Work order => Copy the text of the material below word for word, leaving out the pictures.

[[ Exercise inputs, beginning ]]

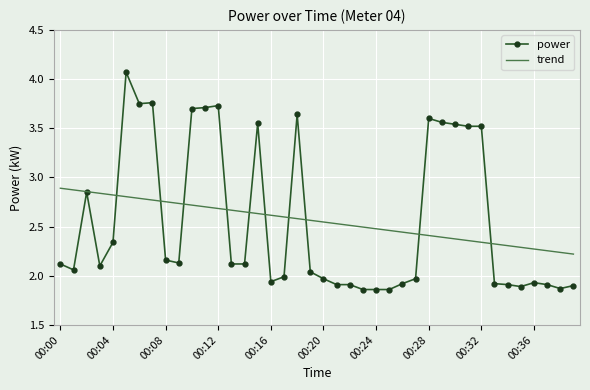

What are all the series names shown in the legend?

power, trend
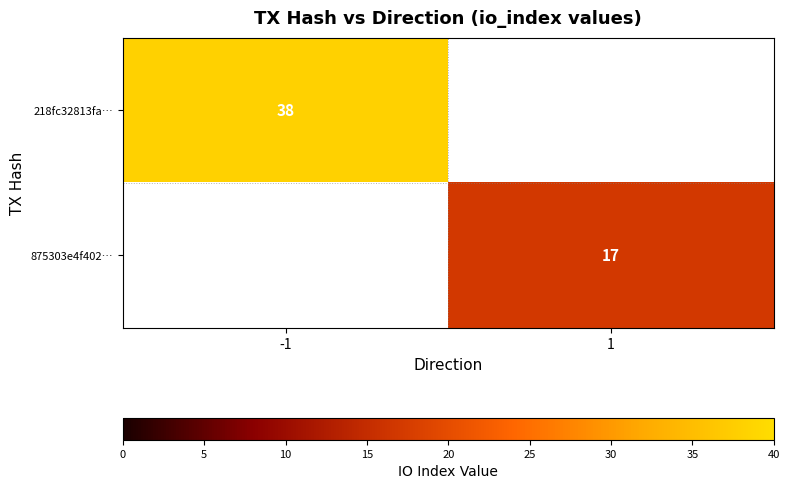

True or false: 875303e4f402… has a value of 17 at 1.

True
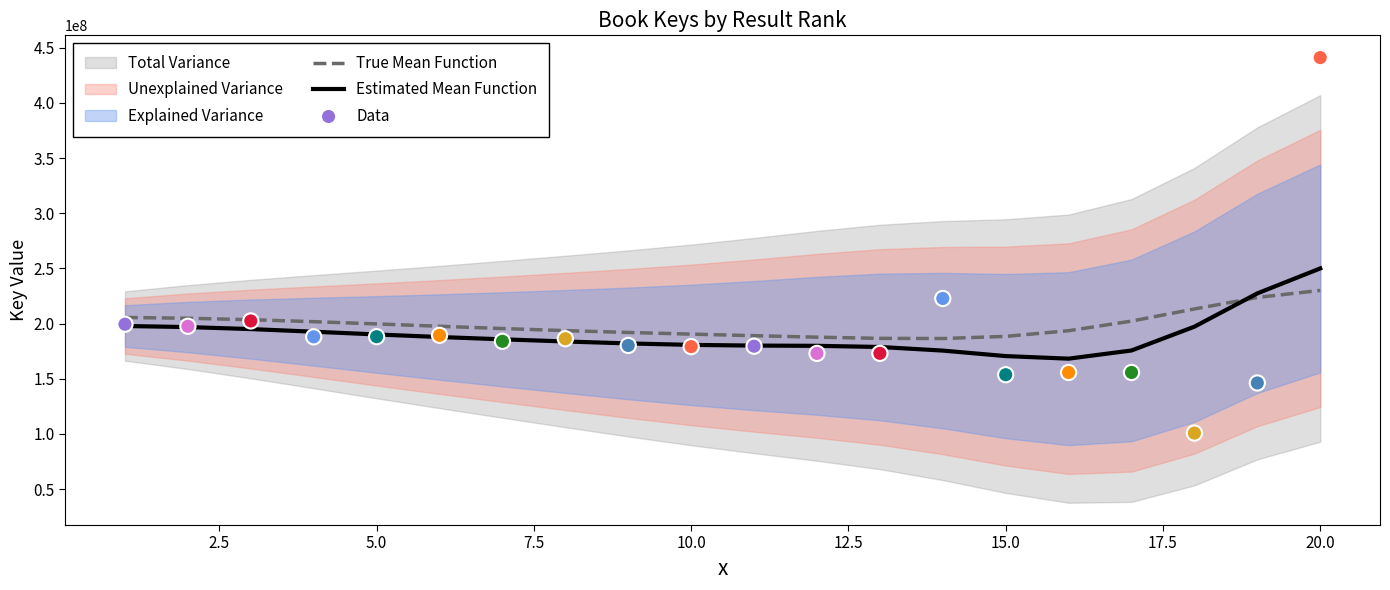

What is the total value across all series at 15.0?

565265514.4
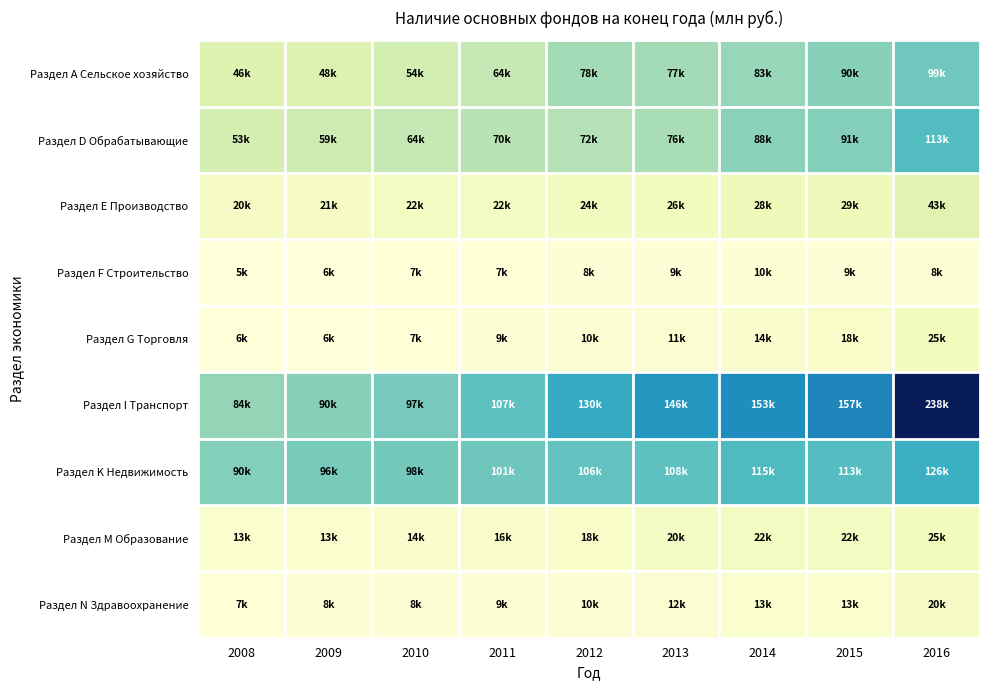

Which label corresponds to the smallest value in the chart?

2008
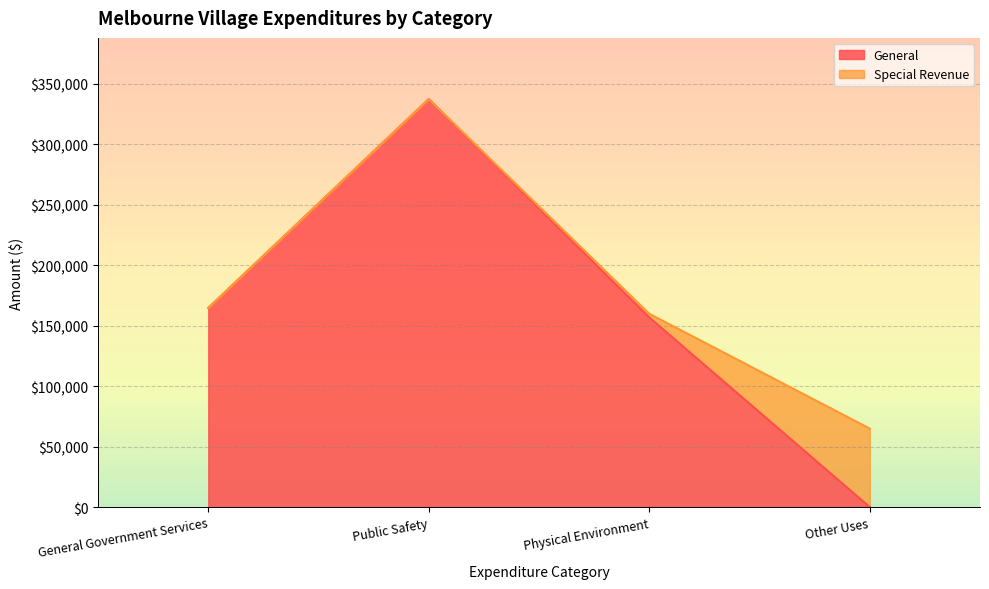

The value of General at Other Uses is 213303. True or false?

False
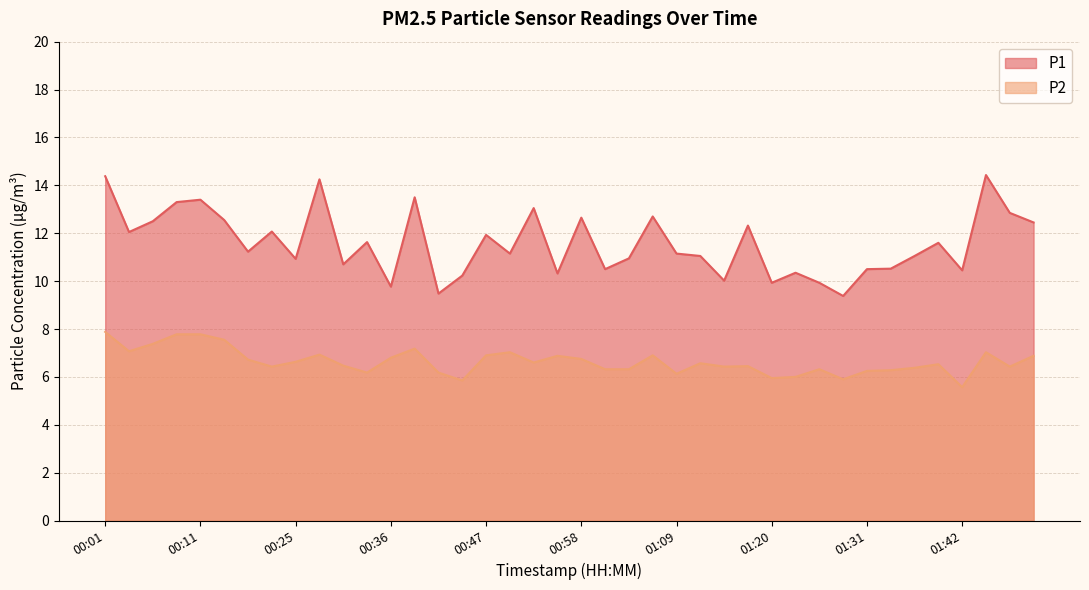

What is the sum of all P2 values?

265.6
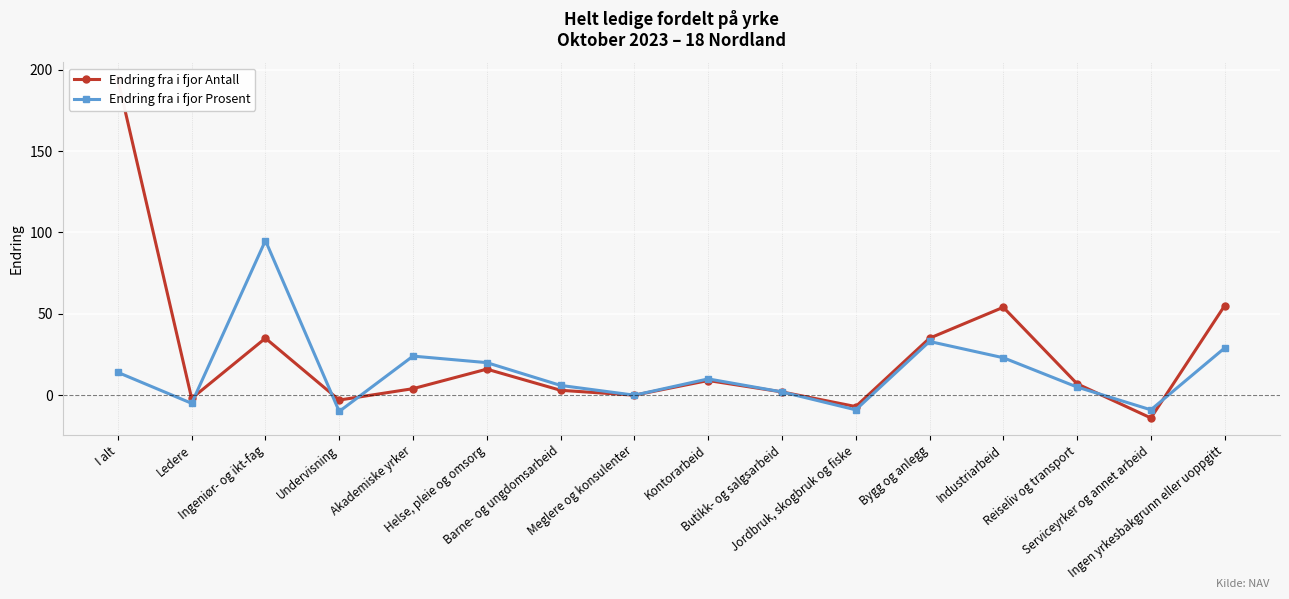

In Endring fra i fjor Antall, how many points are higher than both neighbors (excluding endpoints)?

4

[[ Exercise inputs, end ]]

Answer to this task =>
What are all the series names shown in the legend?

power, trend

True or false: 875303e4f402… has a value of 17 at 1.

True

What is the total value across all series at 15.0?

565265514.4

Which label corresponds to the smallest value in the chart?

2008

The value of General at Other Uses is 213303. True or false?

False

What is the sum of all P2 values?

265.6

In Endring fra i fjor Antall, how many points are higher than both neighbors (excluding endpoints)?

4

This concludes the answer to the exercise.